→ Фрагмент документа

Работы последних лет — холодные монохромные пространства, полные волнующего, но абсолютно невысказуемого содержания, — и являются тем местом созерцания, молчания и тишины, о котором мы тоскуем посреди удушающего города, в гонке, в одышке, в коллапсе… Смотрю, пытаюсь подобрать слова: изнанка неба? вход за предел? смерть координат?
Глупое занятие — нет названия. Разве что номер опуса… На мгновение оказываешься там, где очертания прекрасных муз расплываются: музыка, слово, объем, цвет переходят одно в другое с легкостью, известной из сновиденья. Но в любую минуту можно отвернуться ото всего этого, и Андрей сварит чай, поставит на стол курагу и орехи, включит музыку. Дома хозяйничаю я, в мастерской — он. Остановка. Кажется, мы сейчас ничего не делаем…
Одна его мастерская, в начале шестидесятых, была в Тимирязевке, рядом с моим тогдашним домом. Но мы не были знакомы, просто ходили по одной улице. Другая, на Масловке, много лет была центром моей жизни — окна почти вровень с землей, пивнушка за стеной, звон трамвая, блестки счастья и горя, лучшее место на земле, как мне представлялось. Теперешняя мастерская — в Сокольниках. Я могу туда прийти, когда упадок сил, потеря энергии, просто плохое настроение. Посидишь, посмотришь по сторонам, пошаришь глазом по стенам и по полкам, и возвращается система координат, восстанавливаются масштабы происходящего: важное остается, мелочь и мусор высыпаются.
Андрей отбрасывает большую тень — мне хорошо в этой тени.
«Восход солнца в Сокольниках»
Это любимая картина. А это любимый художник. Он же — любимый друг и любимый собеседник. Картина — одна из множества заполняющих мастерскую. Вчерашняя. Завтрашняя. Почти любая. На картине нечто происходит. Происходит с художником, и след происходящего запечатлен. Не всегда удается расшифровать и обозначить словами происшедшее между художником и внешним миром. Изображена связь человека и мира, и не статическая, раз навсегда заданная, а живая, ежеминутно рождающаяся.
Я смотрю на картину — и совершается открытие.

→ Условие задания
Подхватите текст о художнике Андрее и его мастерской и напишите продолжение, начиная сразу после последней фразы.

→ Записанные данные
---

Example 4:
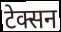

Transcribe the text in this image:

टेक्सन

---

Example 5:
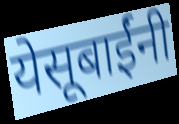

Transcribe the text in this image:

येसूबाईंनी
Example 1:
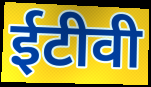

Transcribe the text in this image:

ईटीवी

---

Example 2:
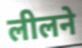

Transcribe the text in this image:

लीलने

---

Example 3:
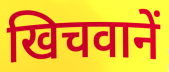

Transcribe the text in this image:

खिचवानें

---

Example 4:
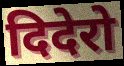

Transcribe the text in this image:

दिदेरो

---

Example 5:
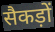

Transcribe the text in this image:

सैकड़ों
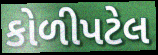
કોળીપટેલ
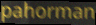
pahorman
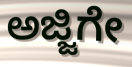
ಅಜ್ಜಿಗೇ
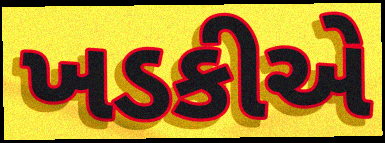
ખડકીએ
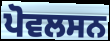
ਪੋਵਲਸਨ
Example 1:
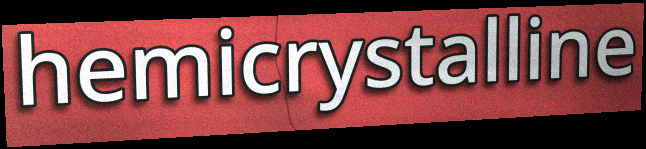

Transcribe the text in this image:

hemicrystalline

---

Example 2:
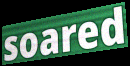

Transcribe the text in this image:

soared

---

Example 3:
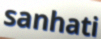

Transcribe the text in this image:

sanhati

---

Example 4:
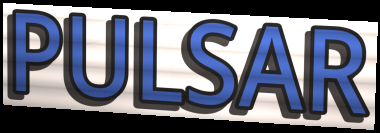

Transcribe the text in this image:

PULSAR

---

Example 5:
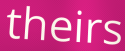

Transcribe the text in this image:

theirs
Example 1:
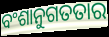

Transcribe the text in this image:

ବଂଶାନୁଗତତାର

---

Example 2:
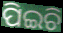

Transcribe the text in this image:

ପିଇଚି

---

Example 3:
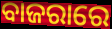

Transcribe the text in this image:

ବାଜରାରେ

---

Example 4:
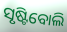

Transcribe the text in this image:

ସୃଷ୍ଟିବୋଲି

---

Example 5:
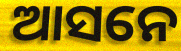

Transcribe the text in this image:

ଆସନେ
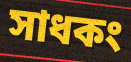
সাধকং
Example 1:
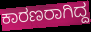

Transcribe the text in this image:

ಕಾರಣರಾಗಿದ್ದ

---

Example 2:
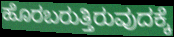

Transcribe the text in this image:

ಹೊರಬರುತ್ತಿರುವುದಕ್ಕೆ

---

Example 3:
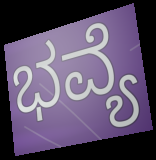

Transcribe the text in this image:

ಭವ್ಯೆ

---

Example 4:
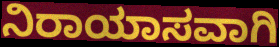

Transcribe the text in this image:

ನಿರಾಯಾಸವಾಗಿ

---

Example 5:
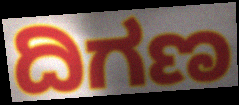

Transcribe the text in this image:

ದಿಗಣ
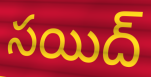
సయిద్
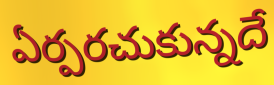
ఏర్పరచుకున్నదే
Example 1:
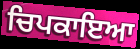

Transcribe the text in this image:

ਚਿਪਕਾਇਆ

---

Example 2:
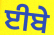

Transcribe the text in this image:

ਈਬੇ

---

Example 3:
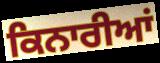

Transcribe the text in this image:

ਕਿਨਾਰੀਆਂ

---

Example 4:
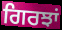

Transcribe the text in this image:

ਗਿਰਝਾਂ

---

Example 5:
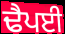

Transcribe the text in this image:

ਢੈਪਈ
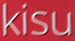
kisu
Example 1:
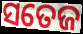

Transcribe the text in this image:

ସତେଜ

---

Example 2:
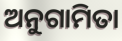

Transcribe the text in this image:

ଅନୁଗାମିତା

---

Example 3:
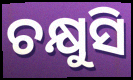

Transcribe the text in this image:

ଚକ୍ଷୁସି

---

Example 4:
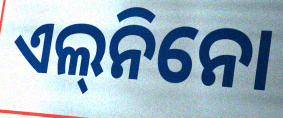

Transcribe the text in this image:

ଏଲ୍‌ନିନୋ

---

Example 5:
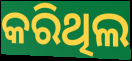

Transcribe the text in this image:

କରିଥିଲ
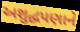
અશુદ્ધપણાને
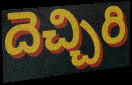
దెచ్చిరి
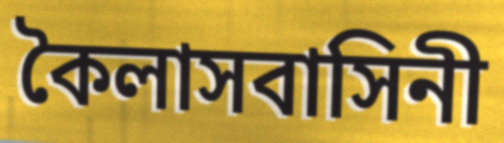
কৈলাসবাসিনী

→ Ответ ниже
Название картины, как она представлена в каталоге художника, — «Восход солнца в Сокольниках». Тысячи раз каждым из людей виденная картина восхода солнца. Тысячи раз многими художниками запечатленная. На этот раз — единственная, где указано точное место и время космического события.
Вперед были высланы ангелы. Деревянные, сделанные из древесных щепок и тонких планок, с воздетыми и опущенными деревянными крыльями, они встречались мне в домах общих знакомых, и я спрашивала: откуда? Андрей Красулин подарил, — отвечали…
В одном из домов, заселенных ангелами, мы и познакомились в середине шестидесятых. Познакомились — сильно сказано. Потом нас знакомили по меньшей мере раз пять, прежде чем он меня начал узнавать. Точно помню, когда он впервые со мной поздоровался: я была в конце беременности, сидела, сложив руки на большом животе, и он улыбнулся. Тогда я не знала о его пристрастии к беременным женщинам, они вызывали в нем почти религиозное умиление…
Несколько лет спустя, когда я впервые оказалась в его мастерской, я поняла, откуда взялись те деревянные ангелы: они были потомками народной игрушки, архаической скульптуры, над ними стояла тень русского авангарда. Именно тогда я и увидела первые репродукции кикладской пластики, примитивные человеческие фигурки древней островной культуры. Тогда же я и поняла, как важна генеалогия в искусстве: что из чего рождается, кто кем оплодотворяется… Андрей тогда числился в скульпторах, много рисовал, но к настоящей живописи еще не приближался.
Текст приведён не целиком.